Material for this exercise
◆ ◆ ◆ ◆ ◆
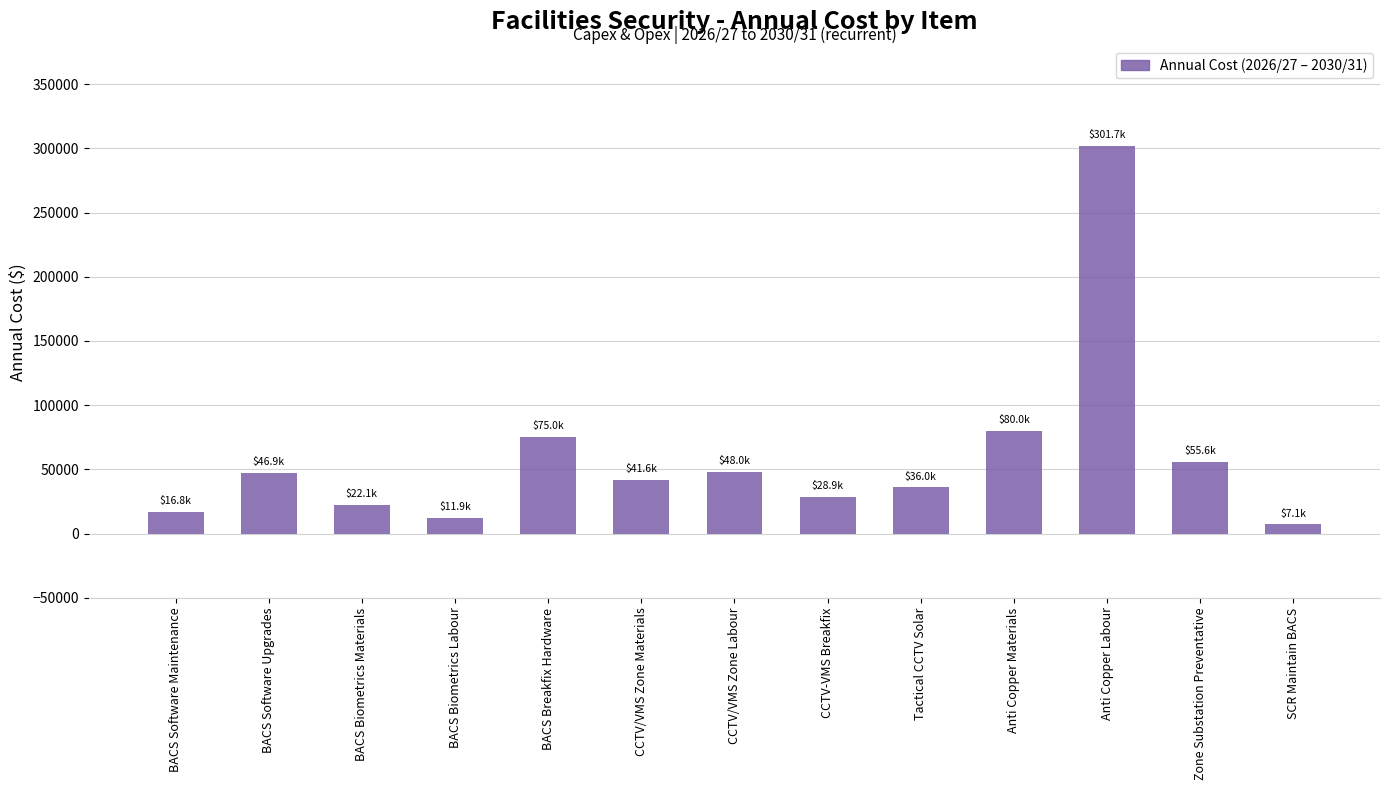

What is the label of the 7th bar from the left?

CCTV/VMS Zone Labour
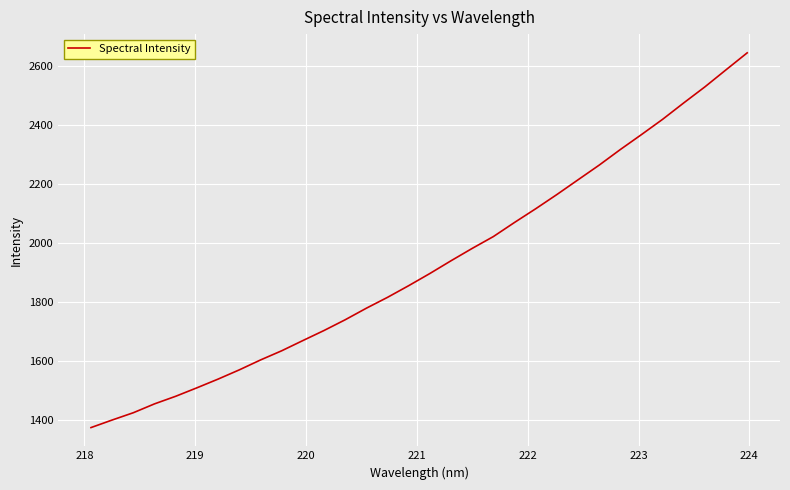

What is the difference between the maximum and minimum values?

1267.7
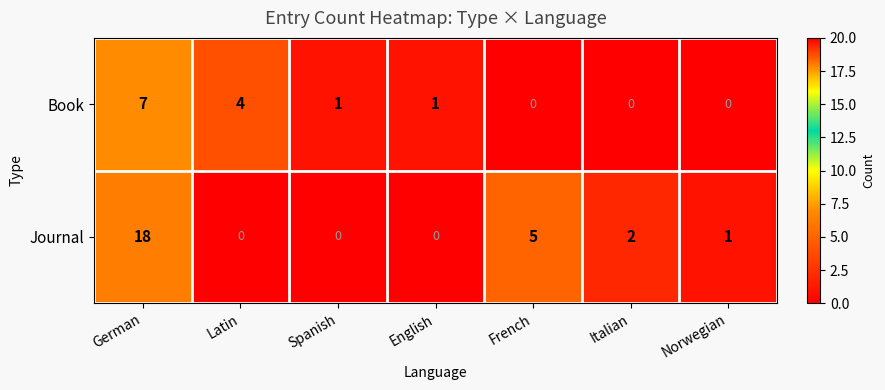

What is the spread (max minus min) of values at English?

1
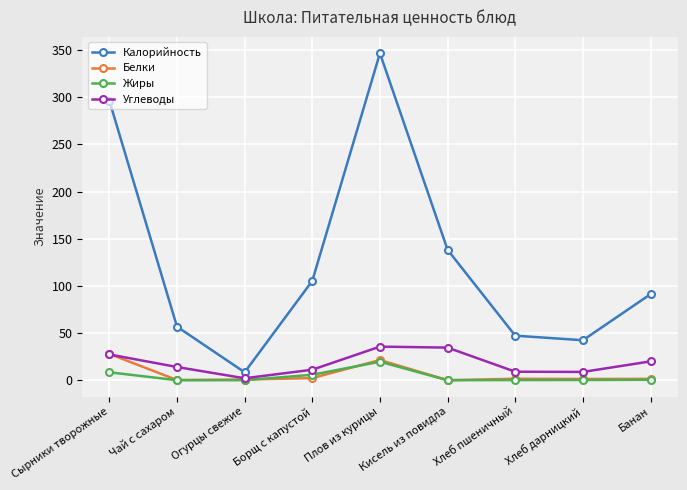

What is the difference between the Жиры values at Борщ с капустой and Сырники творожные?

2.6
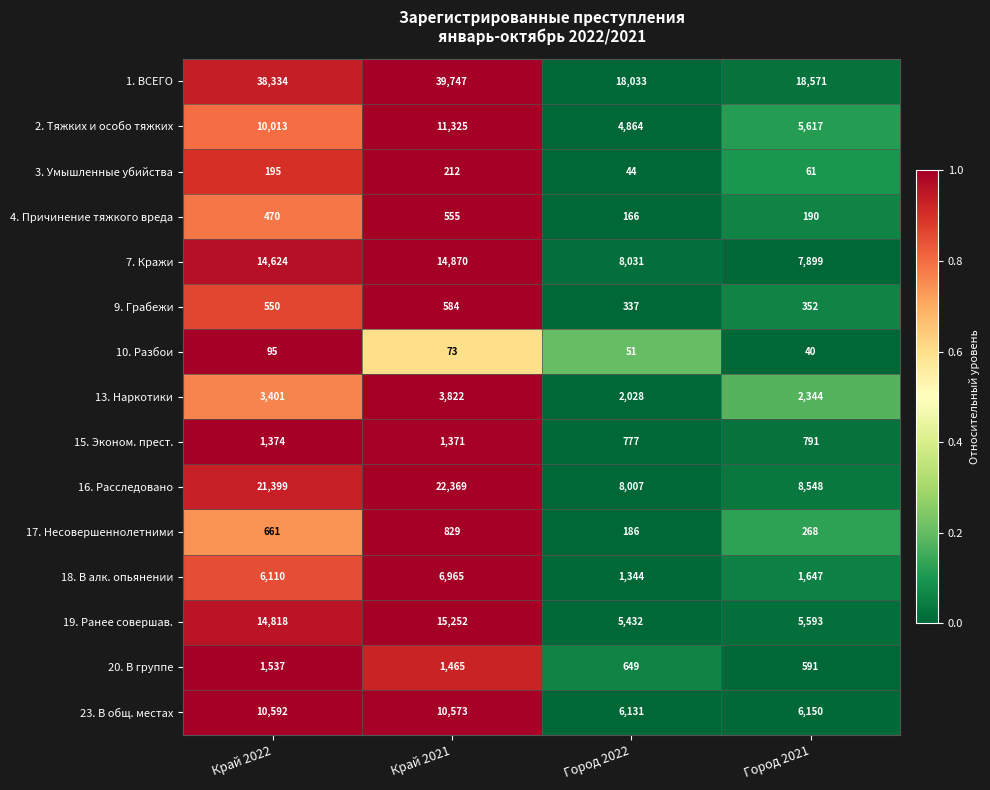

Which series has the widest spread of values?

1. ВСЕГО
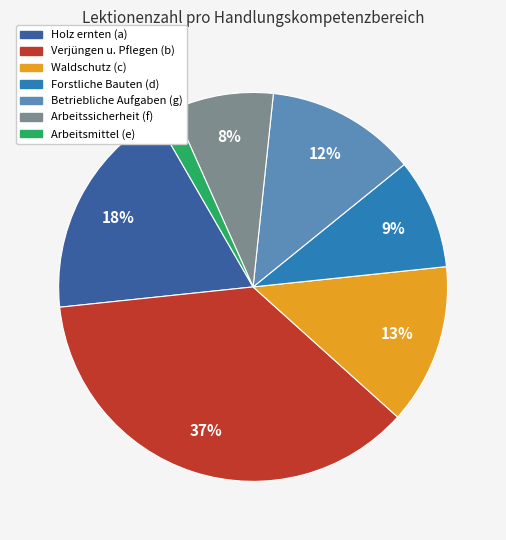

Is there any slice that represents more than half of the pie?

No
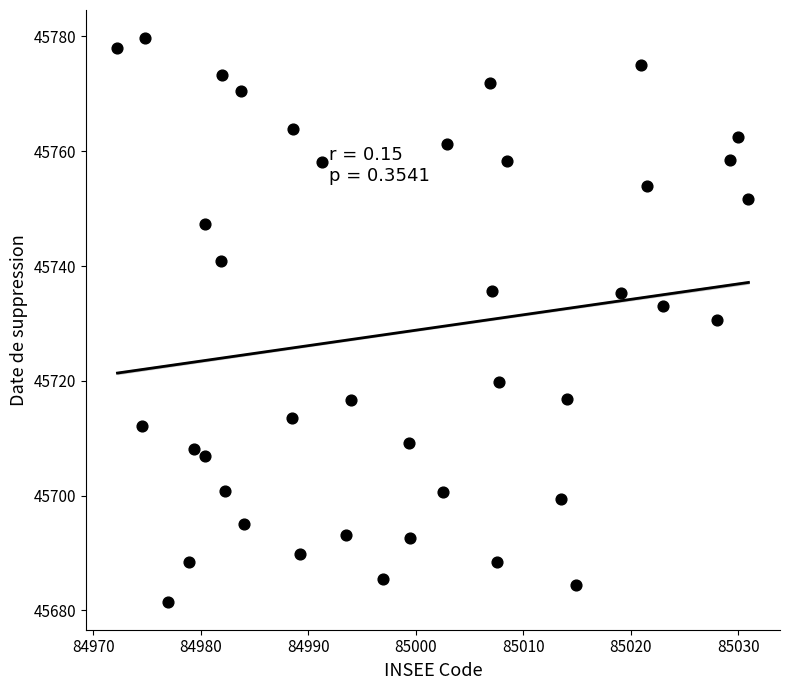

What is the range of Y values (max minus min)?

98.1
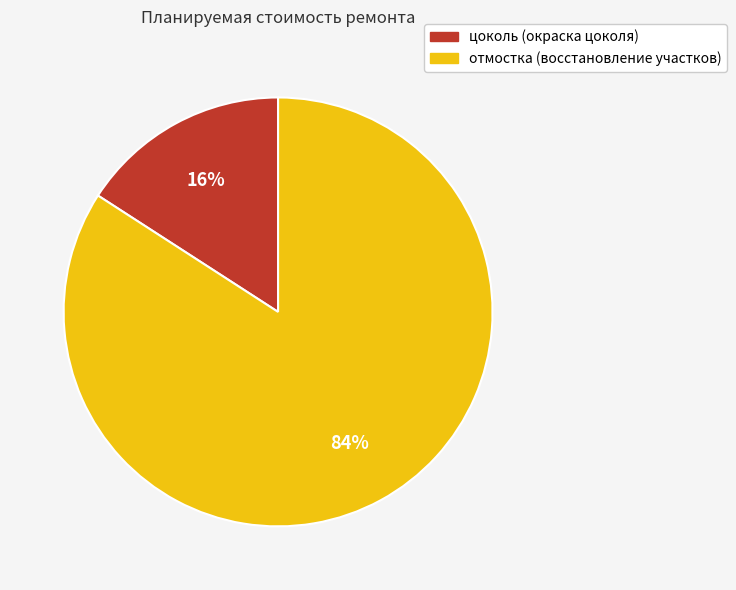

Is there any slice that represents more than half of the pie?

Yes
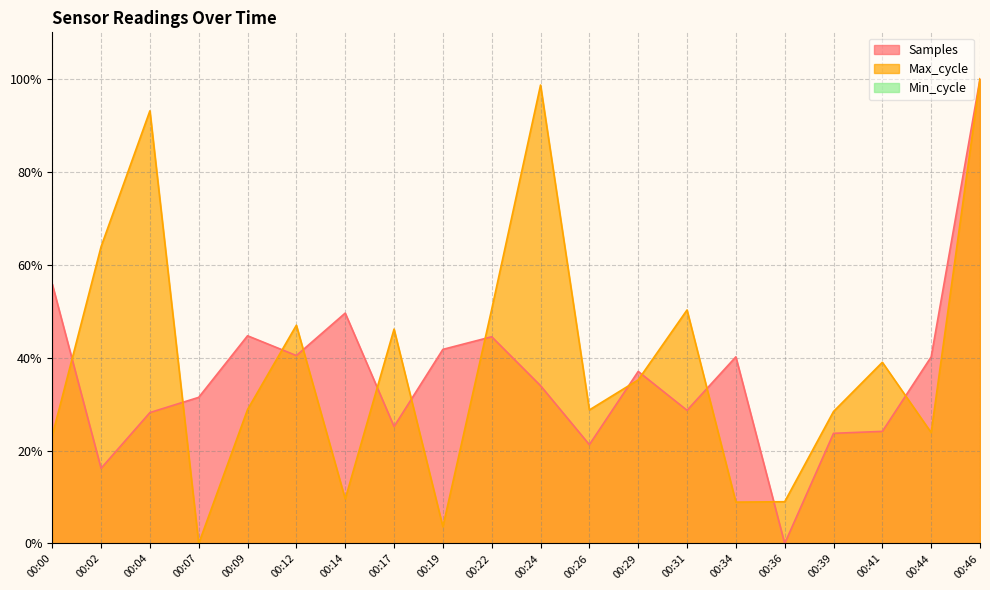

At which category does Max_cycle reach its first local valley?

00:07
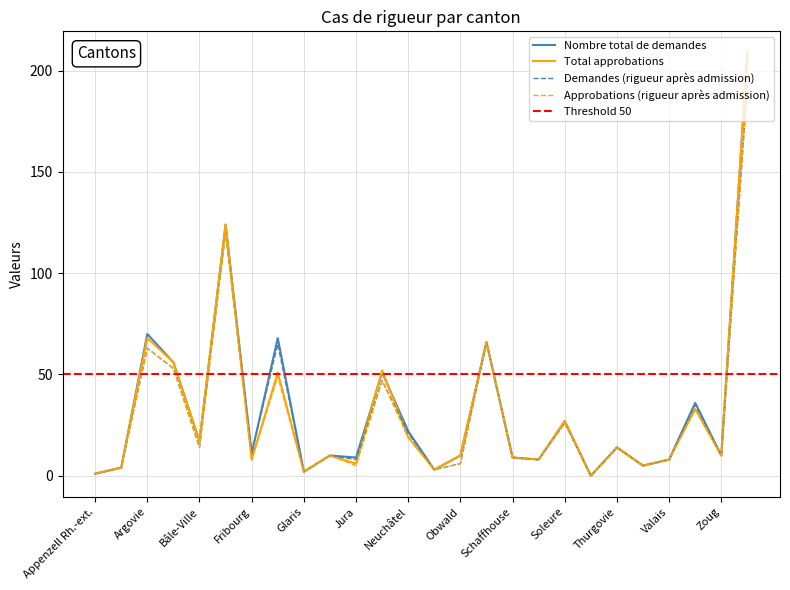

Where is the first local minimum for Nombre total de demandes?

Bâle-Ville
◆ ◆ ◆ ◆ ◆
Try it
Output all of the lines above verbatim, omitting the pictures.

Problem solution
What is the label of the 7th bar from the left?

CCTV/VMS Zone Labour

What is the difference between the maximum and minimum values?

1267.7

What is the spread (max minus min) of values at English?

1

What is the difference between the Жиры values at Борщ с капустой and Сырники творожные?

2.6

Which series has the widest spread of values?

1. ВСЕГО

Is there any slice that represents more than half of the pie?

No

What is the range of Y values (max minus min)?

98.1

Is there any slice that represents more than half of the pie?

Yes

At which category does Max_cycle reach its first local valley?

00:07

Where is the first local minimum for Nombre total de demandes?

Bâle-Ville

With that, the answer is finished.